■ DIRECTIONS FOR THIS TASK ■
Quote the entries verbatim, beginning at their very first line and stopping after the line that contains "(englisch, Karten für".

Stored data entries
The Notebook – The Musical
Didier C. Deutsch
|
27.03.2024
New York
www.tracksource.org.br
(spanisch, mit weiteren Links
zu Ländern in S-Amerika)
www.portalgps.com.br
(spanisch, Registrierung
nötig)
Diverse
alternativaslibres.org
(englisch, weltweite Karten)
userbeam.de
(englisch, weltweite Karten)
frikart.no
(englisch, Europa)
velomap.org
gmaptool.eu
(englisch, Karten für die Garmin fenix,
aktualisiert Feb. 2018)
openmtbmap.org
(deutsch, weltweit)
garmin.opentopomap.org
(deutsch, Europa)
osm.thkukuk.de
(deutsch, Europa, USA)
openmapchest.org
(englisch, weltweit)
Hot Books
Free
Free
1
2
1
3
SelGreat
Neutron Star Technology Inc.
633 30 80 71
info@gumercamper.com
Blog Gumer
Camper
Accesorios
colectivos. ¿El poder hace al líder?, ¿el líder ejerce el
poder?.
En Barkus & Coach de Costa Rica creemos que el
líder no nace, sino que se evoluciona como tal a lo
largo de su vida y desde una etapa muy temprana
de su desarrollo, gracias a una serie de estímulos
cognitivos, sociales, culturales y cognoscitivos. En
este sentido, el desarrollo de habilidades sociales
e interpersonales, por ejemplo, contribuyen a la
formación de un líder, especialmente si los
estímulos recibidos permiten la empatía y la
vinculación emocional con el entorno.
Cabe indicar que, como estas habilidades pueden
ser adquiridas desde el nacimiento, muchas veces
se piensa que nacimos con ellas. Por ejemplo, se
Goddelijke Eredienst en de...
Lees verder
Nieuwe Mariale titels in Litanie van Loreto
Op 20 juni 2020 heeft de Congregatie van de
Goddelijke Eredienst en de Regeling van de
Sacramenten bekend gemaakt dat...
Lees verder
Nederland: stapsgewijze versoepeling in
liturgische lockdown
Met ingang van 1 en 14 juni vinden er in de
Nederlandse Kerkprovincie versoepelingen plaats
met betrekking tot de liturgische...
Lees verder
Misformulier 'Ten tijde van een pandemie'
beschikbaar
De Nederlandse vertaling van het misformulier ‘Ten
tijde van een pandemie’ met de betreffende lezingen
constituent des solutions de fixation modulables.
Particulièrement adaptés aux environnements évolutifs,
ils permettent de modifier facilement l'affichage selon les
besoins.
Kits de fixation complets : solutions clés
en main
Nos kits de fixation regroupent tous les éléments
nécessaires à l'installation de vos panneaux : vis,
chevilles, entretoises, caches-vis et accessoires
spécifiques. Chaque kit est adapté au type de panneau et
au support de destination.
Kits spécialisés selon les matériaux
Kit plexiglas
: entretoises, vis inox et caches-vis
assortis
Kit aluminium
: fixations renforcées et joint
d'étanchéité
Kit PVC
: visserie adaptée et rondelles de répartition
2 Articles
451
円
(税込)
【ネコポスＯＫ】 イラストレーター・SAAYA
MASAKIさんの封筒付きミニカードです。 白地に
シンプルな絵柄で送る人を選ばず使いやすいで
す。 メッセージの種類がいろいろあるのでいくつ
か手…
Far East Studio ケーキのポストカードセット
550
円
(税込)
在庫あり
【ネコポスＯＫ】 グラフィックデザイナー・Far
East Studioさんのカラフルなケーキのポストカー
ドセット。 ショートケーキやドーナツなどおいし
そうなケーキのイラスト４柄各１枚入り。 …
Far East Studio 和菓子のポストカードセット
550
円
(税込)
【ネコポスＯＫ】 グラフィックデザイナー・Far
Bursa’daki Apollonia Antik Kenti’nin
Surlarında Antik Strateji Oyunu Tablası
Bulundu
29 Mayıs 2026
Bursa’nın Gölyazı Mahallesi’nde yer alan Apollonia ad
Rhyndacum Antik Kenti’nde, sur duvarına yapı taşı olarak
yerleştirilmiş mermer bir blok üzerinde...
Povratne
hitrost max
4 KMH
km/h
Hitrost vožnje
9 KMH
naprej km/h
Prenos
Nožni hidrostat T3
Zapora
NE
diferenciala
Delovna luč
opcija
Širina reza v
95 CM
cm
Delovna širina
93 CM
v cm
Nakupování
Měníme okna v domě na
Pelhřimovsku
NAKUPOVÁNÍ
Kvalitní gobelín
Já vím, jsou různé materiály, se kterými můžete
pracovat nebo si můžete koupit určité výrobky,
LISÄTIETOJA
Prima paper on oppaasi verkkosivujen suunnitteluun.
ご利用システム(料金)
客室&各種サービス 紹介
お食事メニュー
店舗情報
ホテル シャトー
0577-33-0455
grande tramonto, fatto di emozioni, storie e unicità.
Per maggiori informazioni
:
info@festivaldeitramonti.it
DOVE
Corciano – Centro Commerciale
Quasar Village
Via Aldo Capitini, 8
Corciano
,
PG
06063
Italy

■ PROBLEM SOLUTION ■
The Notebook – The Musical
Didier C. Deutsch
|
27.03.2024
New York
www.tracksource.org.br
(spanisch, mit weiteren Links
zu Ländern in S-Amerika)
www.portalgps.com.br
(spanisch, Registrierung
nötig)
Diverse
alternativaslibres.org
(englisch, weltweite Karten)
userbeam.de
(englisch, weltweite Karten)
frikart.no
(englisch, Europa)
velomap.org
gmaptool.eu
(englisch, Karten für die Garmin fenix,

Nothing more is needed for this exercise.